[tech-spec] Re: BBchart
- From: Tom McCubbin <tmccubbin@xxxxxxxxxxxxxxxx>
- To: tech-spec@xxxxxxxxxxxxx
- Date: Tue, 26 Oct 2004 11:36:18 -0400
The output looks damn beautiful. But the source code begs some
questions i have regarding R, its, and calendaring:
From your code:
# to calc the start date for data collection adjust trading days, 251,
# for calendar days, 366, add a runup period
# equal to the longest calculation length + 50
# and subtract the total from today's date
if(compress=="d") startDate <-
Sys.Date()-as.integer(periods/251*366+max(normVol, BBlength)+50)
if(compress=="w") startDate <-
Sys.Date()-as.integer(periods*7/251*366+max(normVol, BBlength)+50)
if(compress=="m") startDate <-
Sys.Date()-as.integer(periods*31/251*366+max(normVol, BBlength)+50)
now obviously, you make some sweeping assumptions about a finite trading
days / year, which of course is variable, and for the last 10 years (cal
1992-2003) numbered 2519 for nyse stuff, or ~251.9/ year. I am however
a spoiled brat, and just can't accept approximation ( here it doesn't
matter i know, because it just spots a rough point in time to snatch
yahoo data ), so how can this be done better in R?
In my world i have calendars for both regular and irregular frequencies,
represented of course as intervals, so for example:
if(compress=="d") startDate <- business_calendar( Sys.Date() ) -
max(normVol, BBlength)+50
if(compress=="w") startDate <- weekly_calendar( Sys.Date() ) -
max(normVol, BBlength)+50
if(compress=="m") startDate <- monthly_calendar( Sys.Date() ) -
max(normVol, BBlength)+50
would give each an interval that represented the exact date at the given
frequency. The issue is dealing w/ irregular frequency intervals should
be done just like that. as intervals, not as dates, but should be
easily converted back and forth.
Now, I'm looking for some nice way to contribute to this group, so could
someone tell me how to handle calendaring, or would it be a good
contribution to package calendaring functionality for R for the group?
One other question: i notice that the computeXXX functions all take the
data represented as business frequency.

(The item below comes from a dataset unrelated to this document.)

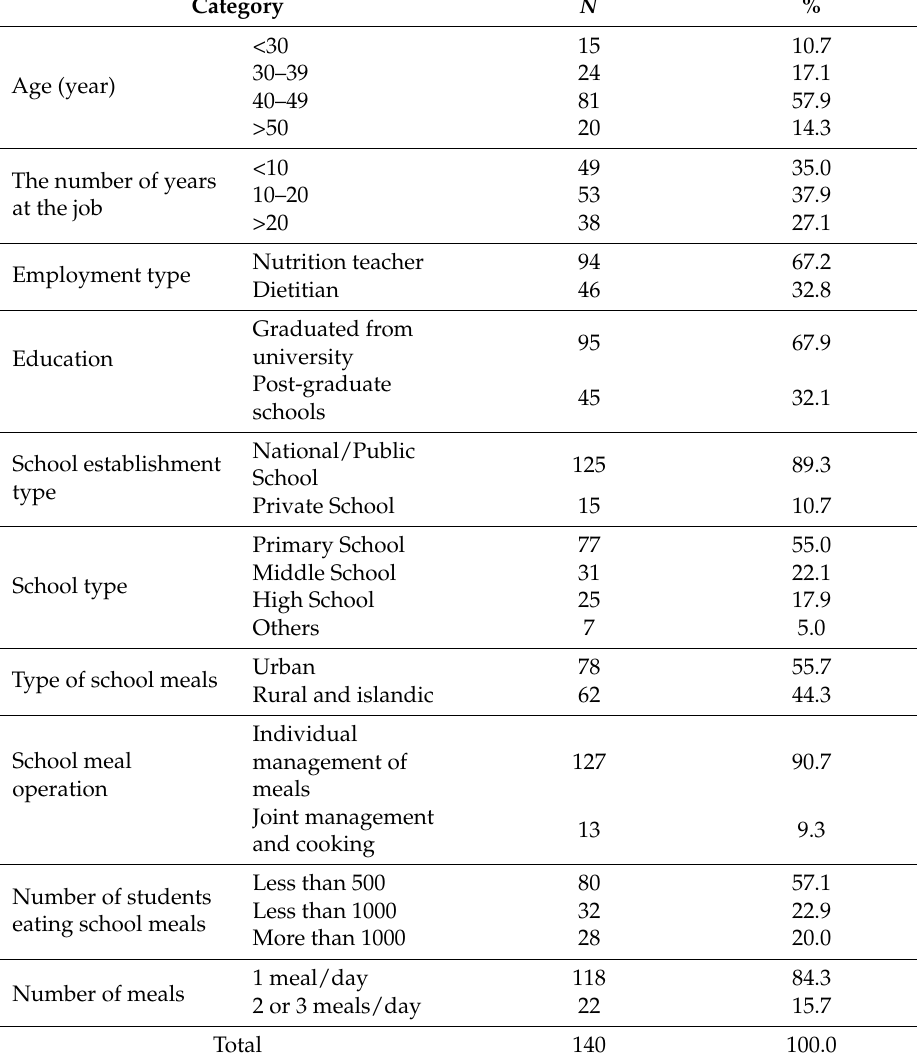
Table 1. Demographic characteristics and workplace characteristics of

Is there a good way to handle
time-scaling w/ its (or other R pkg) to handle simple meta-data like how
time-series are observed, i.e., closes mark the end of a time interval,
highs the high for an interval, volume the aggregate for the
interval...etc...
E.g., calc the moving average of weekly volume for a stock?
curious and helpless in R,
-tom
ps - i'll look at the code and try and give some more meaningful input
than my selfish wants and desires to help/prove myself...
BBands wrote:
I'd appreciate feedback from anyone who had a look at BBchart.